** start Data to process **

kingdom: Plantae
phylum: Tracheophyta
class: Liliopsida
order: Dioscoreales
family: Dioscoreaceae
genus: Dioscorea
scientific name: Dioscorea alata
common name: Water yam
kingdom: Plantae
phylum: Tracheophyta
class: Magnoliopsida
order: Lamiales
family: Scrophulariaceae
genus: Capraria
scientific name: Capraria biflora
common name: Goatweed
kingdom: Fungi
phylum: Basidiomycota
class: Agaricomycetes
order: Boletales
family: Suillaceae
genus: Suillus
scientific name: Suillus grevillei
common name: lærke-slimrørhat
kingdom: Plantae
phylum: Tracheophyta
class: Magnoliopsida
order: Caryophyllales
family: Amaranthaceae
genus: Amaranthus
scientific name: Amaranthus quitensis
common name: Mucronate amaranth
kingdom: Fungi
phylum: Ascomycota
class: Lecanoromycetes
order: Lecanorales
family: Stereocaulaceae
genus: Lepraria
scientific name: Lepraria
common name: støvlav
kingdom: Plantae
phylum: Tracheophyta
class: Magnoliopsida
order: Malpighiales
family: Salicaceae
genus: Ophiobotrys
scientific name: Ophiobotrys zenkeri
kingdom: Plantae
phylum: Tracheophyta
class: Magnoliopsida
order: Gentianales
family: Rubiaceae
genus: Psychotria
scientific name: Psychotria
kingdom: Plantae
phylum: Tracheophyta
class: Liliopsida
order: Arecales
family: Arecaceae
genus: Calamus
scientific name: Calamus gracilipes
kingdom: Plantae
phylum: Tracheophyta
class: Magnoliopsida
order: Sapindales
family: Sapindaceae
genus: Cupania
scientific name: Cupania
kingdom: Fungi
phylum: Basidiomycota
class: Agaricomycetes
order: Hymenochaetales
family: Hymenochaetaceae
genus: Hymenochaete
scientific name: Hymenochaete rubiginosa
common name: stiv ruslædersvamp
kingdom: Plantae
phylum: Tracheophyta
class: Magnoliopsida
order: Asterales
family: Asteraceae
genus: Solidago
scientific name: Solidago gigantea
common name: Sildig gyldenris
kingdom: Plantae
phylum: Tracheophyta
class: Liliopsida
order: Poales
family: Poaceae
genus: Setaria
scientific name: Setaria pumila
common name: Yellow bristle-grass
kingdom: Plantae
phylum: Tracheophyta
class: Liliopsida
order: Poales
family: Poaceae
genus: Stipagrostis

** end Data to process **

Required task: Copy out all of the lines above without changing anything.

Expected answer:
kingdom: Plantae
phylum: Tracheophyta
class: Liliopsida
order: Dioscoreales
family: Dioscoreaceae
genus: Dioscorea
scientific name: Dioscorea alata
common name: Water yam
kingdom: Plantae
phylum: Tracheophyta
class: Magnoliopsida
order: Lamiales
family: Scrophulariaceae
genus: Capraria
scientific name: Capraria biflora
common name: Goatweed
kingdom: Fungi
phylum: Basidiomycota
class: Agaricomycetes
order: Boletales
family: Suillaceae
genus: Suillus
scientific name: Suillus grevillei
common name: lærke-slimrørhat
kingdom: Plantae
phylum: Tracheophyta
class: Magnoliopsida
order: Caryophyllales
family: Amaranthaceae
genus: Amaranthus
scientific name: Amaranthus quitensis
common name: Mucronate amaranth
kingdom: Fungi
phylum: Ascomycota
class: Lecanoromycetes
order: Lecanorales
family: Stereocaulaceae
genus: Lepraria
scientific name: Lepraria
common name: støvlav
kingdom: Plantae
phylum: Tracheophyta
class: Magnoliopsida
order: Malpighiales
family: Salicaceae
genus: Ophiobotrys
scientific name: Ophiobotrys zenkeri
kingdom: Plantae
phylum: Tracheophyta
class: Magnoliopsida
order: Gentianales
family: Rubiaceae
genus: Psychotria
scientific name: Psychotria
kingdom: Plantae
phylum: Tracheophyta
class: Liliopsida
order: Arecales
family: Arecaceae
genus: Calamus
scientific name: Calamus gracilipes
kingdom: Plantae
phylum: Tracheophyta
class: Magnoliopsida
order: Sapindales
family: Sapindaceae
genus: Cupania
scientific name: Cupania
kingdom: Fungi
phylum: Basidiomycota
class: Agaricomycetes
order: Hymenochaetales
family: Hymenochaetaceae
genus: Hymenochaete
scientific name: Hymenochaete rubiginosa
common name: stiv ruslædersvamp
kingdom: Plantae
phylum: Tracheophyta
class: Magnoliopsida
order: Asterales
family: Asteraceae
genus: Solidago
scientific name: Solidago gigantea
common name: Sildig gyldenris
kingdom: Plantae
phylum: Tracheophyta
class: Liliopsida
order: Poales
family: Poaceae
genus: Setaria
scientific name: Setaria pumila
common name: Yellow bristle-grass
kingdom: Plantae
phylum: Tracheophyta
class: Liliopsida
order: Poales
family: Poaceae
genus: Stipagrostis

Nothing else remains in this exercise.